What he's able to do is remarkable. You see other helmet teams that have all the recruiting advantages in the world, and they can't do what Saban is doing at Bama. Even a phenomenal coach in Meyer at OSU can't quite do what Saban is able to do.
I still think it's bigger than Saban though. It's institutional support with palatial facilities, it's demographic changes turning the Southeast into the most fertile recruiting bed of the country, it's being in a state [and region] where there's no professional sports competition so the ENTIRE state is about Alabama [and Auburn] football. And you couple that with the long history and the "helmet" appeal and it's a job that's just ready for the right coach to knock out of the park.
USC can't compete in the same sense because few people in California care about CFB, they are fighting with other in-state schools for recruits, and can't dominate the news because there's too much else going on [such as pro sports]. UM/ND/OSU can't do it because they're in a more crowded recruiting patch and the Midwest isn't as fertile for recruiting as the Southeast, and there's a lot more pro competition for attention. The Florida schools have too much parity, UGA has been plundered by surrounding states and deals with competition from pro sports, etc.

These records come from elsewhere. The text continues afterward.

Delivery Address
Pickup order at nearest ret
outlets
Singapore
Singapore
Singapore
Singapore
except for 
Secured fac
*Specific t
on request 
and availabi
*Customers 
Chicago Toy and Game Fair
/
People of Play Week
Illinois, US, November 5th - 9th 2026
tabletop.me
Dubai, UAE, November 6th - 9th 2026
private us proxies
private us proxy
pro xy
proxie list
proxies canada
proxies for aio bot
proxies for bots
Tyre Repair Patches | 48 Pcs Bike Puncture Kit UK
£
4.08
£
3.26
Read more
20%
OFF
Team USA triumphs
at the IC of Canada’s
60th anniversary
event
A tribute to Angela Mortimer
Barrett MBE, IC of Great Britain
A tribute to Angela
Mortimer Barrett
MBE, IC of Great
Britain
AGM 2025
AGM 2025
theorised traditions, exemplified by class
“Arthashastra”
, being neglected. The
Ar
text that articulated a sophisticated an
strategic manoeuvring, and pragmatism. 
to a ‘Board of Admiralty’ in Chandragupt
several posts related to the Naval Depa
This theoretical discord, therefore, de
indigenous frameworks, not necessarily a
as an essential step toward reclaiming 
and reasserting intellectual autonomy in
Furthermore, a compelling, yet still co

Granted, any other coach probably couldn't have done what Saban has done as well. As most of you point out, it's like he's tailor-made to excel at that job. He's been able to map out "the process" of exactly what needs to be done to take advantage of all the advantages that Alabama has. Saban is that guy. He understands the job in a way that others in the past perhaps didn't, and that understanding is what has allowed him to tailor what he's doing to perfectly fit the job.